A recent review of some of my first attempts at making books, reminded me of some of my work which I had almost forgotten, and some of it I was quite pleased with, such as these nesting, folding boxes, made as a response to the project to make pocket sculptures, for a Conceptual Art workshop session on my Foundation course at Bristol School of Art.  At the time, I was in the throes of moving house and retrieving my possessions from 4 months in storage - it seemed like boxes, and their appearance and disappearance, was filling my world....

These are some books I made as part of the project we did on the zoo at the end of the first year of the foundation course.   I used old copies of the RWA ART magazine as a base, and then inserted photos of all the myriad warning and prohibition signs scattered around the zoo.  I liked the idea of using wooden sticks (stakes?) as the binding - reflecting on the cages and fences which keep the animals enclosed and the people out.
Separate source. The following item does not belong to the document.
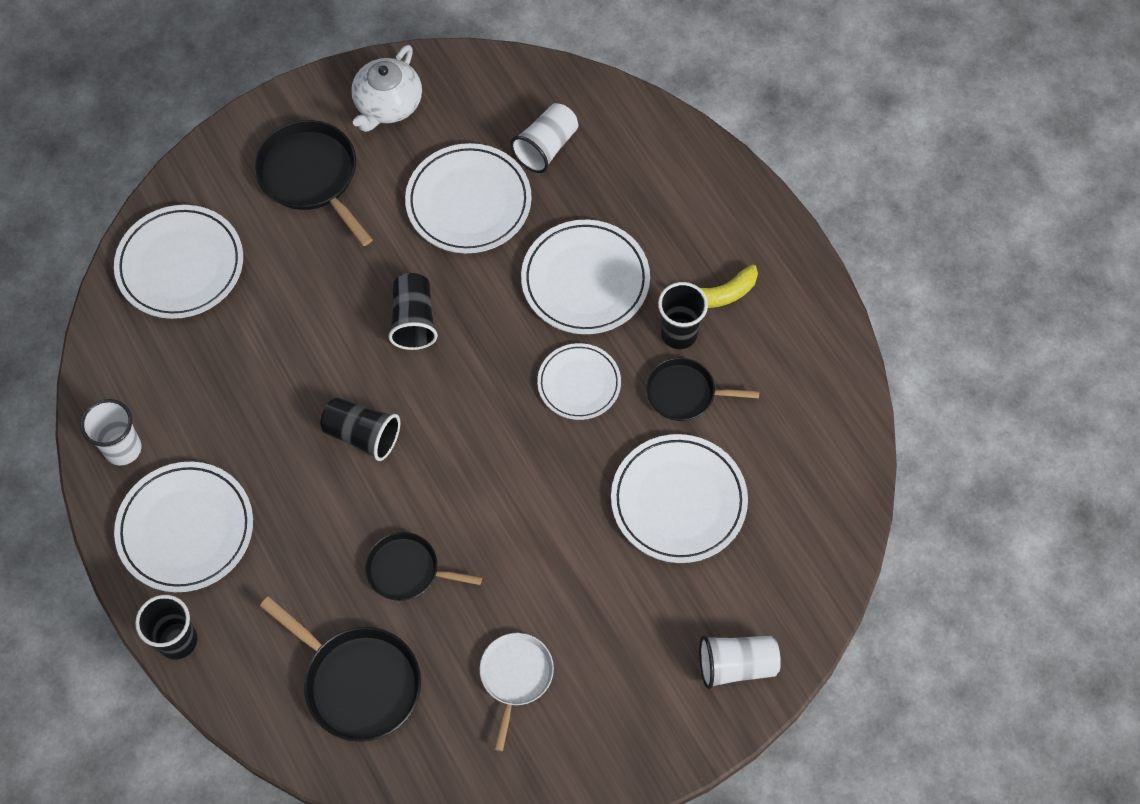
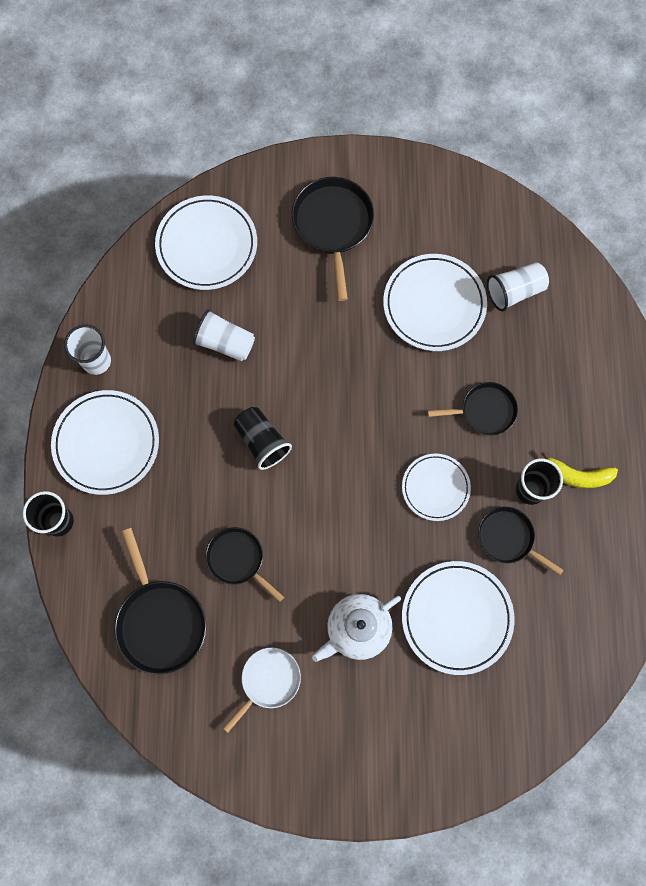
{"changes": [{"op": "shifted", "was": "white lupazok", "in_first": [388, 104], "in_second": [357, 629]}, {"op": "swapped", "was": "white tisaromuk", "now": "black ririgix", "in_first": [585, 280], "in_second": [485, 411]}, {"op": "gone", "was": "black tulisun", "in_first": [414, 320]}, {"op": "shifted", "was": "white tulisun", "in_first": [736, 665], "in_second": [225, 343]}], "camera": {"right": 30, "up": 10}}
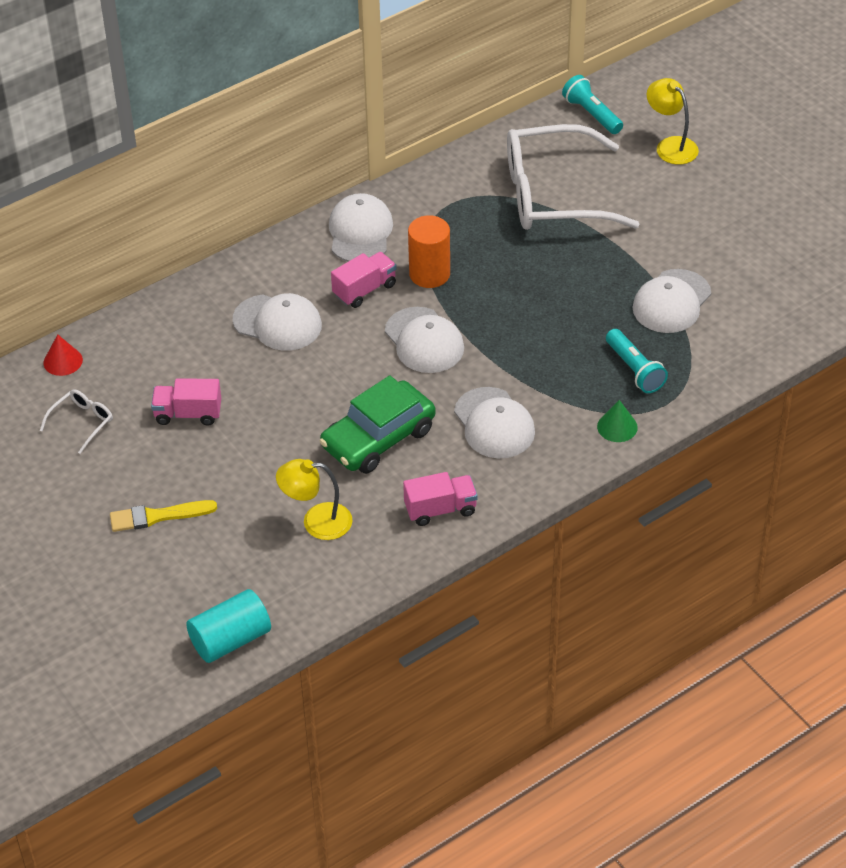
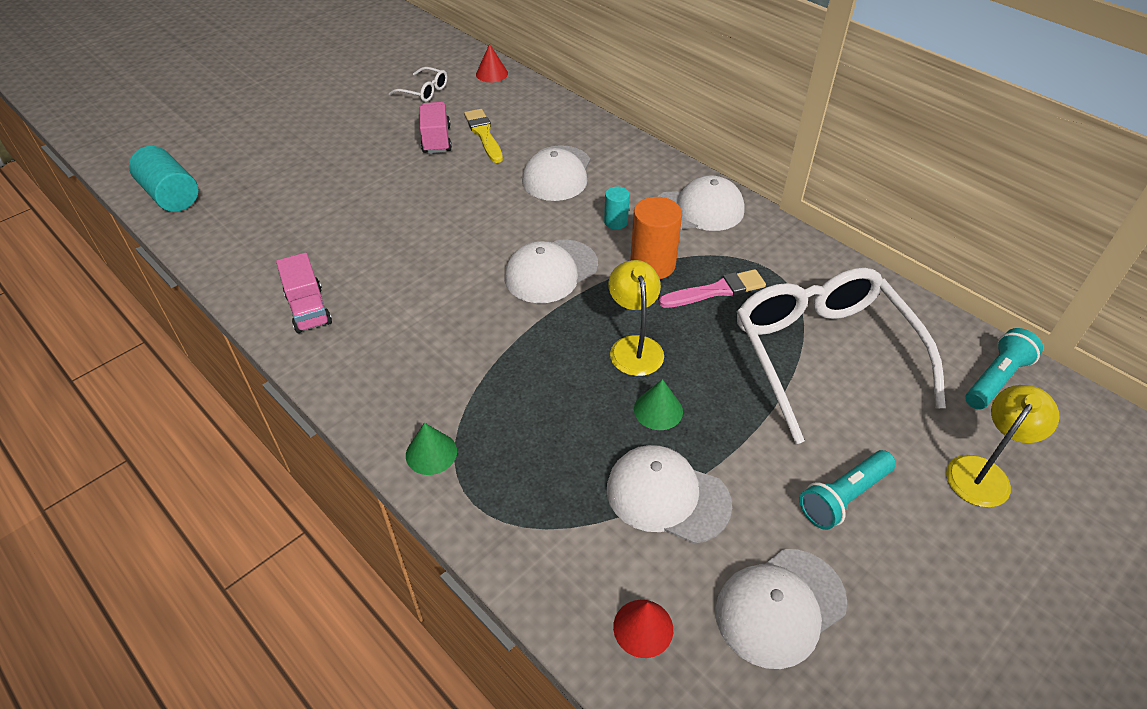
{"changes": [{"op": "swapped", "was": "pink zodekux", "now": "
This book was one of a series based on the high-level rope walk-ways constructed for the gorillas in their enclosure.  The two days I visited the zoo, the big gorilla was just sitting morosely at the top of one of the tree-ladders, looking down at the world.  The walkways was unused.  The gorillas must be terminally bored with it all.  I made a print suing a card and indian ink, and printed a never-ending walkway on large sheets of paper which I had folded to make into a folded/concertina book.   I folded it round so the end met the beginning, so it was literally never ending.

I made several smaller versions based on a book design made from a single, folded and cut sheet of paper, scaling the print accordingly.

My portfolio was also an opportunity to record some of the things I've one outside of the Foundation course.  Last summer I did a letterpress Printing course at UWE with Tom Snowden and Angie Butler.   I continued experimenting with books made from a cut and folded single sheet.  This meant I had to work out how to lay out the type so it would all work and be properly located/centred on the pages.  I made three separate prints and bound them into tiny books, using covers made from a print workshop done a couple of years ago.

I also did a week learning Bookbinding at UWE with Guy Begbie: a few of the examples I made.